Only by the salt of God’s grace can the full flavour of righteousness bloom in our hearts. But it mustn’t end there, guarded within. Self-righteousness is no righteousness at all. True righteousness is always oriented towards others. It means seeing the world around us, and especially one another, with Christ’s eyes. With Him dwelling in us, we learn to recognise Him dwelling, hidden, throughout creation, and to love Him there. We become the salt which opens up the hidden flavour of God’s wisdom.

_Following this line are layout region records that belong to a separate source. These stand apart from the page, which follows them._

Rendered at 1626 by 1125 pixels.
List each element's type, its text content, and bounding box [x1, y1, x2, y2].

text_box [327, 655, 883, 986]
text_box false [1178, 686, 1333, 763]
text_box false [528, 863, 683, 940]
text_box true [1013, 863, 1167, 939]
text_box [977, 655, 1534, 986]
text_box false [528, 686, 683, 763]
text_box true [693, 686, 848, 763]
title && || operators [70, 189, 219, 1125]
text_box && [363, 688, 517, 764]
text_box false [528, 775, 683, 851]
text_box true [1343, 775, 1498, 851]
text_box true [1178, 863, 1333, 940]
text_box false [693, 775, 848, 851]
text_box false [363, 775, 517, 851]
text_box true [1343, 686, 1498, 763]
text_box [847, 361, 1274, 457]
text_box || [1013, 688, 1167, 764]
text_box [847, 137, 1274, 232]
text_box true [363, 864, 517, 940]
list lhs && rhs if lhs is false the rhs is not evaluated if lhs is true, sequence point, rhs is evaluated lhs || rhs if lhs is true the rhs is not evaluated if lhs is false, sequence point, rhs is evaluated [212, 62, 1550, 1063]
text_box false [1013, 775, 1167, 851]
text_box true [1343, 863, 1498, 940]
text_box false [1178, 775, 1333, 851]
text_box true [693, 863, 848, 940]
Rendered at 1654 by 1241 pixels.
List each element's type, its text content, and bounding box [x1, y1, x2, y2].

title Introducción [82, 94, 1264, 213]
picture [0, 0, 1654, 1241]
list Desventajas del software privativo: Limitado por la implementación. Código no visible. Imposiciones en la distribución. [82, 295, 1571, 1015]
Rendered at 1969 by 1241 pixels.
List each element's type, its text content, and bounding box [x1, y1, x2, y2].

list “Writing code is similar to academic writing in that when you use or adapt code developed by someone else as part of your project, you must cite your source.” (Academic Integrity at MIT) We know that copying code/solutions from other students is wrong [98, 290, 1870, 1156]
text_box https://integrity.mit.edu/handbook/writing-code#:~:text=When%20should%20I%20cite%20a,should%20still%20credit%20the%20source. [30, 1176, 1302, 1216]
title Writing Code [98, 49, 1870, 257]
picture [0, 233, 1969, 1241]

Salt and light: taste and see. Not a bad motif for your Lenten preparations, I would wager. Keep close to the Blessed Sacrament, make a commitment receive the Lord as often as you can. Free your eyes from things that trap and corrupt you. Make a commitment to time spent offline, and better still, put it to prayer instead, to wordless contemplation of God. Make time and space to savour Him. And share that flavour, share that vision. Salt is no use if it isn’t sprinkled, and your light is no use under a bushel. Seek the hidden Christ. In whom can you see Him hiding this Lent? How can you help them to find Him hidden in themselves?